Last summer, the Standing Committee on Justice and Human Rights (JUST) listened to witnesses from across the country on the potential harmful impacts the feds’ new prostitution laws would have on the lives of women.
Monica Forrester was among the few sex workers invited to speak to the committee, but she couldn’t attend because she was supporting a friend, also a sex worker, who had been arrested under the law that was ruled unconstitutional by the Supreme Court of Canada in December 2013 – the same law the Supreme Court gave the government one year to fix.
Justice Minister Peter Mackay said the resulting Protection Of Communities And Exploited Persons Act (PCEPA), Bill C-36, was the government’s only option.
He went on to say that the bill “recognizes that victims of prostitution are many… they are vulnerable people” and that the “persons who sell their own sexual services are prostitution’s primary victims.” Yet the PCEPA enacts laws very similar to the ones that were struck down. Specifically, the PCEPA recriminalizes the lives of the most vulnerable and marginalized involved in the sex trade, trans sex workers. The new law fails to address their lived reality.
Monica Forrester’s submission to the committee sheds light on that reality. “A lot of trans women like me, because they don’t have basic human rights, can’t find jobs,” she says.
While Canadian courts and human rights tribunal decisions state that trans people’s human rights are protected on the grounds of sex and/or disability, gender identity is not expressly listed as a prohibited grounds for discrimination.
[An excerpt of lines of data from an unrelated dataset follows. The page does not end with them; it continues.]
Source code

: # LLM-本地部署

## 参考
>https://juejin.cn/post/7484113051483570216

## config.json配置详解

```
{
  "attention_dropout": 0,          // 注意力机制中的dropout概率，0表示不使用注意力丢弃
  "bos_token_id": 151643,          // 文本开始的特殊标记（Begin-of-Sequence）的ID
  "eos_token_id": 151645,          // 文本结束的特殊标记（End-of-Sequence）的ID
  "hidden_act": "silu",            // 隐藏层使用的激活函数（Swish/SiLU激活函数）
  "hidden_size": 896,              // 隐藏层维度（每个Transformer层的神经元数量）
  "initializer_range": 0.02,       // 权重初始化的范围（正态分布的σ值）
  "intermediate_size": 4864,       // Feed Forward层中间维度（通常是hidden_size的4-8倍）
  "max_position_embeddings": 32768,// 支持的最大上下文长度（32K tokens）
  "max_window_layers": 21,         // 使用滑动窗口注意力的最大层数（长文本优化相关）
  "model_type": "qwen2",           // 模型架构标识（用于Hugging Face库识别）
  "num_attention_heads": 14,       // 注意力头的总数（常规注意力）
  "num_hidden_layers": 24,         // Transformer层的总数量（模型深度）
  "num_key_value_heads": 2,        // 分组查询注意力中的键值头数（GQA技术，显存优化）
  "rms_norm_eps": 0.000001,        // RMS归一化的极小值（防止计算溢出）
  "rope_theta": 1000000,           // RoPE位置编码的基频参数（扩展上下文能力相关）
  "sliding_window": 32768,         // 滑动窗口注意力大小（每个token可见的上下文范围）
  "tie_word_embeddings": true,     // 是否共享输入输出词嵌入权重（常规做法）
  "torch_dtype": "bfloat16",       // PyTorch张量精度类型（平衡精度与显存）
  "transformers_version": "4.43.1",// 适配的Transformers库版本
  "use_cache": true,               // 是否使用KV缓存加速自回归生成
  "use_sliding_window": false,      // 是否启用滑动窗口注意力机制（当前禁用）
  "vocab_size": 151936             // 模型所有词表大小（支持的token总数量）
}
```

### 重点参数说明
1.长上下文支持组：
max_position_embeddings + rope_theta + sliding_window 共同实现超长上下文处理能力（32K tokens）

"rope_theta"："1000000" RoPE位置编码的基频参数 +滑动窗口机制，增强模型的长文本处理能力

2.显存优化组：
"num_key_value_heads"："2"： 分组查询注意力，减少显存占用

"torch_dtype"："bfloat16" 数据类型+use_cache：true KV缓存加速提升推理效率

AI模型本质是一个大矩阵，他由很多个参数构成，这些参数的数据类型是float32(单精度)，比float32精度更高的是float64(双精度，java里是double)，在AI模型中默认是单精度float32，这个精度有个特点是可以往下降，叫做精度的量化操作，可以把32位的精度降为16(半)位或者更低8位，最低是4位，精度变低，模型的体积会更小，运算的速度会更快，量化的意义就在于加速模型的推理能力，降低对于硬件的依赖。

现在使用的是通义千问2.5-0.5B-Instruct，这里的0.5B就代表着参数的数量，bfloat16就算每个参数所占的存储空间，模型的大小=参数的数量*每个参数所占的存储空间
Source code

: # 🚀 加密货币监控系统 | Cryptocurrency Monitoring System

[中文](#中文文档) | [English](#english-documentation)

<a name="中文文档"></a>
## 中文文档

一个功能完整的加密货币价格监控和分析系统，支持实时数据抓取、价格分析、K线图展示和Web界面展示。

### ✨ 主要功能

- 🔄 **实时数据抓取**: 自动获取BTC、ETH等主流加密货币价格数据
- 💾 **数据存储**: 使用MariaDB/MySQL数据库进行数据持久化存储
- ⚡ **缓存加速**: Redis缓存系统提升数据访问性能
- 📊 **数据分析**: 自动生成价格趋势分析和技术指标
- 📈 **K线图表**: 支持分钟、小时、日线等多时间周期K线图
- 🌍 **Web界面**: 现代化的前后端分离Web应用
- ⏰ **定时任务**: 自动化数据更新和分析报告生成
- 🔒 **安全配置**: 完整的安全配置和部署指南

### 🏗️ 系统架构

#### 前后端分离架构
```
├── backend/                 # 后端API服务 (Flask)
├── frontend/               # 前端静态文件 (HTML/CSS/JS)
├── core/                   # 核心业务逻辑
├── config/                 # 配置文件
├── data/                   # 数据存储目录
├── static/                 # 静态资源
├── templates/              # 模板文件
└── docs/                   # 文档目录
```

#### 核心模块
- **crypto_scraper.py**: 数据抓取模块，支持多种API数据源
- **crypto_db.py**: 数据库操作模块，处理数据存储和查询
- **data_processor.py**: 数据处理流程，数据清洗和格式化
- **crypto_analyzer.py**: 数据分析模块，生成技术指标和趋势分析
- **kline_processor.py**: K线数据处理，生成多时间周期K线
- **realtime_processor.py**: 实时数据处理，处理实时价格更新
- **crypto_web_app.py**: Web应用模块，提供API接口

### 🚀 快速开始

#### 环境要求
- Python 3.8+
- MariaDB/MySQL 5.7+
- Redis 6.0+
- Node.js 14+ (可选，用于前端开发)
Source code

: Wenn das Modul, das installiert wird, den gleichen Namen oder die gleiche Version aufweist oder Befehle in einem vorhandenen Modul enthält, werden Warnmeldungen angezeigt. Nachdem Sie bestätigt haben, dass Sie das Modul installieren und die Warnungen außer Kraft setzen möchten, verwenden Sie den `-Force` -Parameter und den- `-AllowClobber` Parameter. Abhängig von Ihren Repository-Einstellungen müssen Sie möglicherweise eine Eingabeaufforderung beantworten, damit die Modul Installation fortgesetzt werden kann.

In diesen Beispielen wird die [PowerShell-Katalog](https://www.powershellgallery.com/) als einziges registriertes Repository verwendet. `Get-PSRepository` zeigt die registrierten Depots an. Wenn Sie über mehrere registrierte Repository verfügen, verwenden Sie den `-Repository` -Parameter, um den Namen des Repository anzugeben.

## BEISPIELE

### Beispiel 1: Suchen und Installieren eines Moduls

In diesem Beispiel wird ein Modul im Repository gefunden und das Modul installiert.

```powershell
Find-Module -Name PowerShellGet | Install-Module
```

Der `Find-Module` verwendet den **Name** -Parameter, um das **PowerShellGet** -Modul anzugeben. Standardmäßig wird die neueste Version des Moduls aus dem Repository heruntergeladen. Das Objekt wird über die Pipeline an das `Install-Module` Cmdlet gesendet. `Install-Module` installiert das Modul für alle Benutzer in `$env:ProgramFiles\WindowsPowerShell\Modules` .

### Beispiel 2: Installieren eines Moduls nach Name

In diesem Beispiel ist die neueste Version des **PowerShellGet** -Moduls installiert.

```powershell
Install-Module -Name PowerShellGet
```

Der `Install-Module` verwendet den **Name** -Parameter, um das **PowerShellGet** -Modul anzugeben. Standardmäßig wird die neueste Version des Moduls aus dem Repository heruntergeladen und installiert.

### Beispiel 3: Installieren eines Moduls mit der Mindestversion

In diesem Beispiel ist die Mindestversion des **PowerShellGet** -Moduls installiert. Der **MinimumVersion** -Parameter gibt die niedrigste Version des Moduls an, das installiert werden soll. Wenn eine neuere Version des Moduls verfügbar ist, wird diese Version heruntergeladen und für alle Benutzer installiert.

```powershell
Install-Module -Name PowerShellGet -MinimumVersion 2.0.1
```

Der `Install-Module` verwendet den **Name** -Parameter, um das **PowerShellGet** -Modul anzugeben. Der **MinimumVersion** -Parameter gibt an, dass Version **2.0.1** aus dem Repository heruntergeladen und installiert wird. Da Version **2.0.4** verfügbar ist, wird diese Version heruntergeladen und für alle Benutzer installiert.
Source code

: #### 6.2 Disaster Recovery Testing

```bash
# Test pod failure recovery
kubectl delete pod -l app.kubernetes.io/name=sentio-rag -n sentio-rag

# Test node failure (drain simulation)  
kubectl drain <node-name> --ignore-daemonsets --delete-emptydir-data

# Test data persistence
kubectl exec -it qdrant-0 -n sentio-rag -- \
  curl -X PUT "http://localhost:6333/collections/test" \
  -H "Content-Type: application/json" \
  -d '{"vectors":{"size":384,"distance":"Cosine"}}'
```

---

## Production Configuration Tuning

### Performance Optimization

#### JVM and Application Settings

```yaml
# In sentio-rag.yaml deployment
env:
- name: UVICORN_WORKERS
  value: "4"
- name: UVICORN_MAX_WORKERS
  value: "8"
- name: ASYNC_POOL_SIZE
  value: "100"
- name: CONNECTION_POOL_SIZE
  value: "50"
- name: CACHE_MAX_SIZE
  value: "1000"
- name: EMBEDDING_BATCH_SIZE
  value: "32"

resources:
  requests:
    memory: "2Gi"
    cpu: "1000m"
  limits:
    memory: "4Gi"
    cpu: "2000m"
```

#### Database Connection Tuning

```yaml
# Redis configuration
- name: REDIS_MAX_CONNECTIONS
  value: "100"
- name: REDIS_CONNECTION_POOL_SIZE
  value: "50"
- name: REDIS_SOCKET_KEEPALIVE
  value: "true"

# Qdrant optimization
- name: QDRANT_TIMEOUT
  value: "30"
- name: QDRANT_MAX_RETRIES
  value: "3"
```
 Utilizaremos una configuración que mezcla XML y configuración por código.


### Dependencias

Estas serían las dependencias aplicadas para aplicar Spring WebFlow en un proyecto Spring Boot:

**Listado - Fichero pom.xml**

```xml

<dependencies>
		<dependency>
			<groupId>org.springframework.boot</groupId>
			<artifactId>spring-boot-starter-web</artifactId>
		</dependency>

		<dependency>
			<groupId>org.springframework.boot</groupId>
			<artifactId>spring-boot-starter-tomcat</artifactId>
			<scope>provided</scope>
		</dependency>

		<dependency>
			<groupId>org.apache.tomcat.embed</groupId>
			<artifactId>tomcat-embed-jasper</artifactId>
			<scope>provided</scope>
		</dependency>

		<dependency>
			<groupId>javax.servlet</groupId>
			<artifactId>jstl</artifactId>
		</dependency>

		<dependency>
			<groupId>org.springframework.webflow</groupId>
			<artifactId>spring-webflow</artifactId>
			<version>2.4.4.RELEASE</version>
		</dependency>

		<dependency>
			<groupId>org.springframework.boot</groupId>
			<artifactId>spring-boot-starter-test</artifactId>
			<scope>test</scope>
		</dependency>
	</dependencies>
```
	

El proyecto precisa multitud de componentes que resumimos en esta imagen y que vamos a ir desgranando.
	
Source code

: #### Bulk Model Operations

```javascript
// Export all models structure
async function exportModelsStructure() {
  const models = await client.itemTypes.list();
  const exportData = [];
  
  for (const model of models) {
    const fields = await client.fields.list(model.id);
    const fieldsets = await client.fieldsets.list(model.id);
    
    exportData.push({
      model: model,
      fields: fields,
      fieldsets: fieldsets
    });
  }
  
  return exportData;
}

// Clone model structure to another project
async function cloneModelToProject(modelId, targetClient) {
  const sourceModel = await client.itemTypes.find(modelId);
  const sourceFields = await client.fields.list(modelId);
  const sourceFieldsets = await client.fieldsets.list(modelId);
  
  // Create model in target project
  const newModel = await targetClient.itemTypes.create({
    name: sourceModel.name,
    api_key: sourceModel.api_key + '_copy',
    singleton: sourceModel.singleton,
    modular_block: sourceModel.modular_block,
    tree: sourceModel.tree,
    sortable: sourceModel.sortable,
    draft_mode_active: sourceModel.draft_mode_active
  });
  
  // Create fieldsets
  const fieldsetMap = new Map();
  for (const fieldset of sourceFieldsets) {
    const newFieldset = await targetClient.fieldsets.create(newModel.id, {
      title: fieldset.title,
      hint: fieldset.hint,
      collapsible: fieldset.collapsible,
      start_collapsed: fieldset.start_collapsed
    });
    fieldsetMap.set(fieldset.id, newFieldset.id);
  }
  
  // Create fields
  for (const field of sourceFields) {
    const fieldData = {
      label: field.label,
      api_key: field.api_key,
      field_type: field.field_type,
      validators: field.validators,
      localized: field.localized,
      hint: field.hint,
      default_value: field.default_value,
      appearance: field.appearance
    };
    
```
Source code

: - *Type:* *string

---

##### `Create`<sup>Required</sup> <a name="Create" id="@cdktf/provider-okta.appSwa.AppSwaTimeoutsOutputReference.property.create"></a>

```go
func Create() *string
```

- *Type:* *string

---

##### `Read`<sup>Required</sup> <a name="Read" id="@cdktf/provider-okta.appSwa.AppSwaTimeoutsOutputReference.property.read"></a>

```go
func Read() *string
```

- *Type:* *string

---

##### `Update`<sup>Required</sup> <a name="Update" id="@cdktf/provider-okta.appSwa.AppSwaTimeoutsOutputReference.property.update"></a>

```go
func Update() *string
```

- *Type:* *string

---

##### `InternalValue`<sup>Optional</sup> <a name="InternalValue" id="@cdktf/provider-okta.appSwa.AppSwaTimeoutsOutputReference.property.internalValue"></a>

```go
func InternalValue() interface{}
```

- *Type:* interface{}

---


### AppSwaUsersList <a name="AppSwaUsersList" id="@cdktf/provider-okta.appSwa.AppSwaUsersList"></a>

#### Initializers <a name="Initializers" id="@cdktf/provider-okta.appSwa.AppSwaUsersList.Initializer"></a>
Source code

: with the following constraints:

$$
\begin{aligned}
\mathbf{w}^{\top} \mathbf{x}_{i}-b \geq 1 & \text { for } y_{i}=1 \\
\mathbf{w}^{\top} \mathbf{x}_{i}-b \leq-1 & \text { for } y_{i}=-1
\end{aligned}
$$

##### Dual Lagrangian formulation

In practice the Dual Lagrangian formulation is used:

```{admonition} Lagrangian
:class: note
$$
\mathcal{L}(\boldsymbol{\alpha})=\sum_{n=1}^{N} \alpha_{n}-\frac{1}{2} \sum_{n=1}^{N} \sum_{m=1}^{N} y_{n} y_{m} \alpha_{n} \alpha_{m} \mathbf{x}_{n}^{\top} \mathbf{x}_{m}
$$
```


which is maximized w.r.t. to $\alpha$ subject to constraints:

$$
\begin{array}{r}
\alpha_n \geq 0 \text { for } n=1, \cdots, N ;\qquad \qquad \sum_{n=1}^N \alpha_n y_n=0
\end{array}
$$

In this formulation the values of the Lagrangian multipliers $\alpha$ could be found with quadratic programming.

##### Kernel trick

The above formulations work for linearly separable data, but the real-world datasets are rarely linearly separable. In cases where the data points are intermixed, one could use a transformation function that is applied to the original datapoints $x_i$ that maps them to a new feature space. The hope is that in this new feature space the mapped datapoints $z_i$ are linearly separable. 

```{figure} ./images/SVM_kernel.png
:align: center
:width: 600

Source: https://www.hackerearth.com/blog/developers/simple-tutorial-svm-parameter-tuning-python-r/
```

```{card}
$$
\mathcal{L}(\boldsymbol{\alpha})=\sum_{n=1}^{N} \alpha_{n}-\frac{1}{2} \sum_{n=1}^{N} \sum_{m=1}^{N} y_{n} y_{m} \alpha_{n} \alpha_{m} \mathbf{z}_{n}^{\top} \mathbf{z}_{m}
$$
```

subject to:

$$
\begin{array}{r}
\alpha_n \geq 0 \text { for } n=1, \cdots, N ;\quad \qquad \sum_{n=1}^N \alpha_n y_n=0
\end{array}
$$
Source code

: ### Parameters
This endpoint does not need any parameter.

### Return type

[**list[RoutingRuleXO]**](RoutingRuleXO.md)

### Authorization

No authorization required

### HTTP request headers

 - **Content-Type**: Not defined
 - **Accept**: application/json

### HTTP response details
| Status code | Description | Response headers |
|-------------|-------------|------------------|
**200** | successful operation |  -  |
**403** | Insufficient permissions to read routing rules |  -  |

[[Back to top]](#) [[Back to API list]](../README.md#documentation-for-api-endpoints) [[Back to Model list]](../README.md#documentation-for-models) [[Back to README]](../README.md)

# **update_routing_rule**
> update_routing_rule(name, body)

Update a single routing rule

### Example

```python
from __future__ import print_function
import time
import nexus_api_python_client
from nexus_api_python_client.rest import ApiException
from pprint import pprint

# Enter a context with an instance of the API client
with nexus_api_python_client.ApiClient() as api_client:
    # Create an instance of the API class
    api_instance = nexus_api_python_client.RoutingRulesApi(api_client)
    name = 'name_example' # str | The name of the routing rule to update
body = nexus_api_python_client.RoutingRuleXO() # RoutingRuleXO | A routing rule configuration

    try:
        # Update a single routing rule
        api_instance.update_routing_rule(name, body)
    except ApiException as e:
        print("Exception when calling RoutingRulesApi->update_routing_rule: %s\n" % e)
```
Trans people do not receive the full benefit of these decisions since most employers and many trans people are not aware of these protections. Trans persons can experience discrimination when applying for jobs and before or during transitioning at their current job.
A 2013 investigation by Trans PULSE, a community-based academic research group, reported that trans people in Ontario have high rates of unemployment, workplace discrimination and poverty. The report notes that these factors increase trans “participation in criminalized work to survive, which, combined with police profiling, produces high levels of criminalization.”
These higher rates are attributable not only to the economic stresses transgender people face finding jobs and adequate housing, but also to the high cost of the often uninsured medical procedures needed for their transition.
Trans people constitute the majority of sex workers in prison populations in Ontario.
Discrimination also occurs at the hands of police one-quarter of trans persons report police harassment because of their gender identity.
Sex work, as Forrester’s statement highlights, is a way for some women to have access to community.
The government’s new law will increase the dangers faced by trans sex workers in particular, since they tend to be overrepresented among street-level sex workers, the most dangerous form of sex work. Some 20 per cent of trangender women participate in sex work, double the rate of cisgender women, according to a June statement on Bill C-36 released by national LGBT human rights organization Egale Canada. That statement notes that the government’s new law is “silent about the realities of male and trans sex workers.”
Trans Equality Society of Alberta (TESA) noted that the bill “does not reflect any interest in keeping people in the sex work community safe, nor does it reflect any support for helping marginalized people remain out of sex work in the first place.”
During the Justice Committee hearings, Chanelle Gallant, a former staffer at Maggie’s: Toronto’s Sex Worker Action Project, said that the bill “will lead to beaten, raped and murdered sex workers and an increase in HIV and AIDS. We will consider this parliament partially responsible for those outcomes for the sex worker community.”
December 17 marks the International Day to End Violence Against Sex Workers, a day to honour sex workers’ lives lost due to violence. Gallant says, “We also remember to fight like hell for the living.”
Naomi Sayers is a sex work activist and founder of the sex workers rights group Southwestern Ontario Sex Workers. She is currently a common law student at the University of Ottawa.
Approximately 20% Transgender women who report participating in sex work in Canada, about twice the proportion of cisgender women.
One-quarter Trans people who report being harassed by police in Ontario because of their gender identity.
6% Trans people who report doing time in jail.